TRP Hylex RSというドロップハンドル用油圧ディスクブレーキのブリーディング作業をしたので、その模様をご紹介。TEKTRO(TRP)の専用キットを使用して作業しますが、オイルを注入しつつブレーキシステム内のエアを抜く、という作業の本質は一緒です。

用意するもの

油圧ディスクブレーキのブリーディング TEKTRO(TRP)のキットを使った場合

メーカーやロード・MTB用の区別なく、ブリーディング作業一般で用意しておくべきものをリストアップしました。そんなにたくさんはありません。

  1. キャリパーをフレームから外すヘックスレンチ
  2. ブリードポートを外すトルクスレンチなど(メーカーにより異なる)
  3. メーカー指定のブレーキフルード(ミネラル・DOT5.1等。互換性はないので注意)
  4. メーカー提供のブリーディングキット(シリンジ・じょうご・ブリードブロック等)
  5. ニトリルグローブ(2〜3セット)
  6. ワイプオールのようなペーパー
  7. ディグリーザーまたはアルコール溶剤

ブリーディングキットについては、作業内容を理解している場合は市販製品を使っても良いと思いますが、ブリードブロック(ピストンストッパー)だけは自前で用意しておく必要があります。

**問題 A:**
本文によると、市販のブリーディングキットを使う場合でも自前で用意しておく必要があるものは何か。
**問題 B:**
本文の番号付きリストで、ブリーディング作業一般で用意しておくべきものとして挙げられている品をすべて書き出せ。
**問題 C:**
本文のうち、「4. メーカー提供のブリーデ」を含む語句で始まり「用意しておく必要があります。」で終わる部分を、一字も変えずに引用してください。
ここから先の行は本文の内容とは関係がない。

**与えられた行:**
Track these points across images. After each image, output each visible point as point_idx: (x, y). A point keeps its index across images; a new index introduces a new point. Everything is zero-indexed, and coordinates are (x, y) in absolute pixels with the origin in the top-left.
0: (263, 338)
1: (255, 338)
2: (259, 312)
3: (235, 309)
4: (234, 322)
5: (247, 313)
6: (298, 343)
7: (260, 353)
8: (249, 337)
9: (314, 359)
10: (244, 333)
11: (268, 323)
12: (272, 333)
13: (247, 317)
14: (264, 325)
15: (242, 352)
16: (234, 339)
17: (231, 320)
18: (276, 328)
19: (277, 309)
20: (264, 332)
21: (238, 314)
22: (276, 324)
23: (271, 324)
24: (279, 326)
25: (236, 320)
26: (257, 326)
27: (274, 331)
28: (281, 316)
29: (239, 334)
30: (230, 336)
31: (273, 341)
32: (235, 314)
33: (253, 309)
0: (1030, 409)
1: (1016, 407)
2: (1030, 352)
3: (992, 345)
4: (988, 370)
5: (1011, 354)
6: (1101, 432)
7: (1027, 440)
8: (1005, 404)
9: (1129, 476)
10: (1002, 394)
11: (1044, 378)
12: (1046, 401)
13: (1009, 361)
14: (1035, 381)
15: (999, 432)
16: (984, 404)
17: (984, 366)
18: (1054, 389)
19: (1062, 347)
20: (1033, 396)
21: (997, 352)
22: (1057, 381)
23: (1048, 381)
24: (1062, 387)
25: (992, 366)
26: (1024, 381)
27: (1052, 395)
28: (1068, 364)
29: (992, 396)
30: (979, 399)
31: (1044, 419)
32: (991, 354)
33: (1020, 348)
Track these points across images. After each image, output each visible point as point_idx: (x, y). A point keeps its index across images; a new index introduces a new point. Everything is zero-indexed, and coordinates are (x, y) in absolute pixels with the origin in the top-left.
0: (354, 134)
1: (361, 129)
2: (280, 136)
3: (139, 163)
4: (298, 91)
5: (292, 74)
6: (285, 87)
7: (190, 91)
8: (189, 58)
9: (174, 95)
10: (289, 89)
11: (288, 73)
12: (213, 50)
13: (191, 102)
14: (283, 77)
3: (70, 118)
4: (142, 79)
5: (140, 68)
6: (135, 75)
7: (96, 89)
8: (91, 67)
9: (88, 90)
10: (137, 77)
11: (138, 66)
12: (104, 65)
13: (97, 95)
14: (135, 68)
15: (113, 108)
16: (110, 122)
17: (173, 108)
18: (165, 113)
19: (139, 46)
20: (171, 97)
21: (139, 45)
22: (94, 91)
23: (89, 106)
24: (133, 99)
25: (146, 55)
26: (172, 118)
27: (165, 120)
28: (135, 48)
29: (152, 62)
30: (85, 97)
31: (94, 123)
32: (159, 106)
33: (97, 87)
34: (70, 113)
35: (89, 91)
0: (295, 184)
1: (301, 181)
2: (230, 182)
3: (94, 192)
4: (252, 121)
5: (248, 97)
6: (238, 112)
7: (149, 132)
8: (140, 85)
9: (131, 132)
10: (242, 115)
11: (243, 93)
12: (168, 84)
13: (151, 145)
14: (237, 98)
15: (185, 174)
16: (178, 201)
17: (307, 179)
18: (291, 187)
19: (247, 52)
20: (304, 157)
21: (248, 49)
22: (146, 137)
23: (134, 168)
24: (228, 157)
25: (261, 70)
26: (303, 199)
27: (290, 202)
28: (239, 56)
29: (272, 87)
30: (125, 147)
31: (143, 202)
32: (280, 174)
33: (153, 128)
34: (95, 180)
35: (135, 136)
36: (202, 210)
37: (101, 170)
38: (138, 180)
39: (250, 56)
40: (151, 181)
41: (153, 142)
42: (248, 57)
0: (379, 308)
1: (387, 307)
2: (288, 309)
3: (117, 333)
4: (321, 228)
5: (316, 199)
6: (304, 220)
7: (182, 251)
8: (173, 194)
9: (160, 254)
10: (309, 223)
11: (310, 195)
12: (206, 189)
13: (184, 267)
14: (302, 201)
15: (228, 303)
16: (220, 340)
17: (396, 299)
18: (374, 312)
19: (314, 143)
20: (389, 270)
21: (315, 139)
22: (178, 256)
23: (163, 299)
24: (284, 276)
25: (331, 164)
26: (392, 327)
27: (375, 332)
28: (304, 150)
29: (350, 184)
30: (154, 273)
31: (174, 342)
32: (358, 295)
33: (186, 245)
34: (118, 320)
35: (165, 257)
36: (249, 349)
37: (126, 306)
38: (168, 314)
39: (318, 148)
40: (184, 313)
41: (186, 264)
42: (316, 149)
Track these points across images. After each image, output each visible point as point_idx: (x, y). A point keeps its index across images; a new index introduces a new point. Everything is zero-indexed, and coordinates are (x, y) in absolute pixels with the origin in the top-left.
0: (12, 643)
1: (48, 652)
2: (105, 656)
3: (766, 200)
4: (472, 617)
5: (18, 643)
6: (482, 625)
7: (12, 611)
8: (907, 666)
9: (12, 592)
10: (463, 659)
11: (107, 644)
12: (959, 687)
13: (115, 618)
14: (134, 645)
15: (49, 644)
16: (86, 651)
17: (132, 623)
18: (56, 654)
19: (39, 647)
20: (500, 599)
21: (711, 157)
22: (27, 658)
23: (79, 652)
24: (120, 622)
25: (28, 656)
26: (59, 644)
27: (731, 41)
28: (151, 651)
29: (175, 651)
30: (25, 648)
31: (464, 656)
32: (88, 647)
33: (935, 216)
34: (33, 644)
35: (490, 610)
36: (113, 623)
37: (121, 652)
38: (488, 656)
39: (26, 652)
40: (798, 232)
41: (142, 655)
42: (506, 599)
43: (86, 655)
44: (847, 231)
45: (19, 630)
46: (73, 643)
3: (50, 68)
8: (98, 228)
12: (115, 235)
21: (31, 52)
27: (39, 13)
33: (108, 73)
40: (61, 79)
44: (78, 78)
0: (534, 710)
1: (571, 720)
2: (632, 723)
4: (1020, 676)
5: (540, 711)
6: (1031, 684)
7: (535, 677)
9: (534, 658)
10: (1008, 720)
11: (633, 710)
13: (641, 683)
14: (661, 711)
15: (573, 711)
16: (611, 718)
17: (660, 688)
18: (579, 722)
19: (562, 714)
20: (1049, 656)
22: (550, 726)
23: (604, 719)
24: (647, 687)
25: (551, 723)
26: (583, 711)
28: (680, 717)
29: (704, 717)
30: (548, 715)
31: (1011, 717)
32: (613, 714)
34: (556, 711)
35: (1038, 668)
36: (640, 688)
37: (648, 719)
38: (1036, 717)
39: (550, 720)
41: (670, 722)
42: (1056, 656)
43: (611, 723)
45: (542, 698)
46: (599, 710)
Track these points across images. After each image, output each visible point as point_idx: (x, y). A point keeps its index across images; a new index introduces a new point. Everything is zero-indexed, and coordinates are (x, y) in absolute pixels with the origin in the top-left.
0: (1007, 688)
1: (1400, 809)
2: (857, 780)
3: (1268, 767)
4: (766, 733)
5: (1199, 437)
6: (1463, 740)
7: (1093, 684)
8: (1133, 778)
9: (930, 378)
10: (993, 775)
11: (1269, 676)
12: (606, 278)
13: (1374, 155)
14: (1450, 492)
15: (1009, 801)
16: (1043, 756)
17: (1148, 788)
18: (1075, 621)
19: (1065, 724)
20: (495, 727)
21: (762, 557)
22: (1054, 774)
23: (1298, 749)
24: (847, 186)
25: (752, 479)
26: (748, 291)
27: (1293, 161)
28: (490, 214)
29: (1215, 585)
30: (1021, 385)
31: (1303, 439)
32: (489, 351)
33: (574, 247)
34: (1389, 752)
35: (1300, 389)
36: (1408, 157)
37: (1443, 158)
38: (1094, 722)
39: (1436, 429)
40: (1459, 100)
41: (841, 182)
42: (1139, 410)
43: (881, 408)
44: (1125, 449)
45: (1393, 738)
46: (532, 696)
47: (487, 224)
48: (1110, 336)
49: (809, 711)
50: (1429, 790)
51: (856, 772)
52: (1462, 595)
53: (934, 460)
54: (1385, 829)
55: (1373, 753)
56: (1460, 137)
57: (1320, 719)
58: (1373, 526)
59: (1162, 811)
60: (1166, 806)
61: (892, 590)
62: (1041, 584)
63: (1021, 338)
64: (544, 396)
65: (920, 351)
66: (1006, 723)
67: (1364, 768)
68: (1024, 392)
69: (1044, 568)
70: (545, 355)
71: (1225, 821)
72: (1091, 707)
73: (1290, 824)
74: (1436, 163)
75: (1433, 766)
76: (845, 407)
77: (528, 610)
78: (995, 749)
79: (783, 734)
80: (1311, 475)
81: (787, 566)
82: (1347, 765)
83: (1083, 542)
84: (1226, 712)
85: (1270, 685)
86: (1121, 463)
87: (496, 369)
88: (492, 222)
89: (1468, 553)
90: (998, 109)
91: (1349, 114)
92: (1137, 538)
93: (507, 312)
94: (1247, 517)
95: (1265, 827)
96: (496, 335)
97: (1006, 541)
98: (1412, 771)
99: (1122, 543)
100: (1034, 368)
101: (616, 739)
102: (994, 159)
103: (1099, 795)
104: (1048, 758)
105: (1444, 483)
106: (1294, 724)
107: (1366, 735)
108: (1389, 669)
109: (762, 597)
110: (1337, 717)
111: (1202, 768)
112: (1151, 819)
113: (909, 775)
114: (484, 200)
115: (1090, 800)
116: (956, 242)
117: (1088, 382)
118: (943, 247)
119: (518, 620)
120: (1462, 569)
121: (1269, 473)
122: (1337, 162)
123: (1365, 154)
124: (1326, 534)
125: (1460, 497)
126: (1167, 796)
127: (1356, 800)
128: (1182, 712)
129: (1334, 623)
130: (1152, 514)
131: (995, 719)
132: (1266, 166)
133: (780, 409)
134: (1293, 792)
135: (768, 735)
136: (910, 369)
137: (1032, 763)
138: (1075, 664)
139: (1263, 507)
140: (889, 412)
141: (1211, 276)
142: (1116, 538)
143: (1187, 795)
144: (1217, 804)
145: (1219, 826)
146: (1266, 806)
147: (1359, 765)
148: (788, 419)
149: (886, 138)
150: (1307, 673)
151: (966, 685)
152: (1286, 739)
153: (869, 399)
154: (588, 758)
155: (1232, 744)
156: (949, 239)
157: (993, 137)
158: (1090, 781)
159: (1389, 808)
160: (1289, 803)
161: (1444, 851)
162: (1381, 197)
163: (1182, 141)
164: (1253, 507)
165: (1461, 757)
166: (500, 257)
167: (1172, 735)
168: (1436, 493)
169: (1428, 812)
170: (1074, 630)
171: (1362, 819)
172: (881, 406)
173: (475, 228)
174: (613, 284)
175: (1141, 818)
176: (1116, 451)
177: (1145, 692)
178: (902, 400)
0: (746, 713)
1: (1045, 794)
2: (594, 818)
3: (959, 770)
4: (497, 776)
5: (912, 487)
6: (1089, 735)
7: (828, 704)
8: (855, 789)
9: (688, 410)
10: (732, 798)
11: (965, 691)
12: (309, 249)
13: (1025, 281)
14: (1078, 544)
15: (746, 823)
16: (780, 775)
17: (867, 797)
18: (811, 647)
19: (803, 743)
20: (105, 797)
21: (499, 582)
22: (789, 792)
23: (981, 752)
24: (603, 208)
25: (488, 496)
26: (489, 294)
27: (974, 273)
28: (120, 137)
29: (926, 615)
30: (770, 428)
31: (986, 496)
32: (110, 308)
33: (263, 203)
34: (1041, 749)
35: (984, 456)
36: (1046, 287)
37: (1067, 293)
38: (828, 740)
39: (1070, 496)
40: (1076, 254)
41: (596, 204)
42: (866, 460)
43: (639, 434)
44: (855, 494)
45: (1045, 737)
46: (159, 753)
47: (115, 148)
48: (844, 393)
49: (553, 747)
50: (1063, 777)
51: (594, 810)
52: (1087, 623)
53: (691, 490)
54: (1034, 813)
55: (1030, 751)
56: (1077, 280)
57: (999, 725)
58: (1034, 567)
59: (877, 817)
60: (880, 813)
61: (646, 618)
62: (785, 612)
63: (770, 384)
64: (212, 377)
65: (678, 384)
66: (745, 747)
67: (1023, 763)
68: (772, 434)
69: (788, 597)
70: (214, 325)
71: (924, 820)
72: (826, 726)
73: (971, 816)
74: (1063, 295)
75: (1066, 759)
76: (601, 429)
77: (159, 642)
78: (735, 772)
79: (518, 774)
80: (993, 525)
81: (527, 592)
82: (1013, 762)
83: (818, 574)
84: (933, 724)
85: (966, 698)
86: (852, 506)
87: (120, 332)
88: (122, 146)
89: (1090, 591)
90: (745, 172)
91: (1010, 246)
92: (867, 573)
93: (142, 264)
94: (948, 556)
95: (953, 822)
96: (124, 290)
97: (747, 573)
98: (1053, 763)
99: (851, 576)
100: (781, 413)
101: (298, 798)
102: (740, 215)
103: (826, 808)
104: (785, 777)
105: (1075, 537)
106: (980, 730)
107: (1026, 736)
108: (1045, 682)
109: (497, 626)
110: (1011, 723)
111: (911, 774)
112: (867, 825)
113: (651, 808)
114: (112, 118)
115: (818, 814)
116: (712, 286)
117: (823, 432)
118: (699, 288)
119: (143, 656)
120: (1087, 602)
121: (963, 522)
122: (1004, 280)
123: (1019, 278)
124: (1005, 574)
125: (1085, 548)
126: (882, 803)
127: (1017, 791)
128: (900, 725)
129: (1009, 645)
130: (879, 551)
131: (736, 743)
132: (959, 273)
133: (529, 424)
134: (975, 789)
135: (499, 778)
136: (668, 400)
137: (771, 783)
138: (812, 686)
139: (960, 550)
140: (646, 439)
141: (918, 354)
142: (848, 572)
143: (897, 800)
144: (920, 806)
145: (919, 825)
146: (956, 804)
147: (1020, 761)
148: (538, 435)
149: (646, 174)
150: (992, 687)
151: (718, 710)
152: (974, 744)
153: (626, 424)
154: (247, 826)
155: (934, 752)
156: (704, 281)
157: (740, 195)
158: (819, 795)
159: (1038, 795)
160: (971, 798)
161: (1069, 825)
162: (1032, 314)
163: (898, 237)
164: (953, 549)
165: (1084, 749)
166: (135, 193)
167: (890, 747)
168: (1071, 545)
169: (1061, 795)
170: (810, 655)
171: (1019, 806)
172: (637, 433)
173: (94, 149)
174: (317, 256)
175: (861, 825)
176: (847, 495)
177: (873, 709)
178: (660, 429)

**解答 A:**
ブリードブロック(ピストンストッパー)

**解答 B:**
1. キャリパーをフレームから外すヘックスレンチ
2. ブリードポートを外すトルクスレンチなど(メーカーにより異なる)
3. メーカー指定のブレーキフルード(ミネラル・DOT5.1等。互換性はないので注意)
4. メーカー提供のブリーディングキット(シリンジ・じょうご・ブリードブロック等)
5. ニトリルグローブ(2〜3セット)
6. ワイプオールのようなペーパー
7. ディグリーザーまたはアルコール溶剤

**解答 C:**
4. メーカー提供のブリーディングキット(シリンジ・じょうご・ブリードブロック等)
  5. ニトリルグローブ(2〜3セット)
  6. ワイプオールのようなペーパー
  7. ディグリーザーまたはアルコール溶剤

ブリーディングキットについては、作業内容を理解している場合は市販製品を使っても良いと思いますが、ブリードブロック(ピストンストッパー)だけは自前で用意しておく必要があります。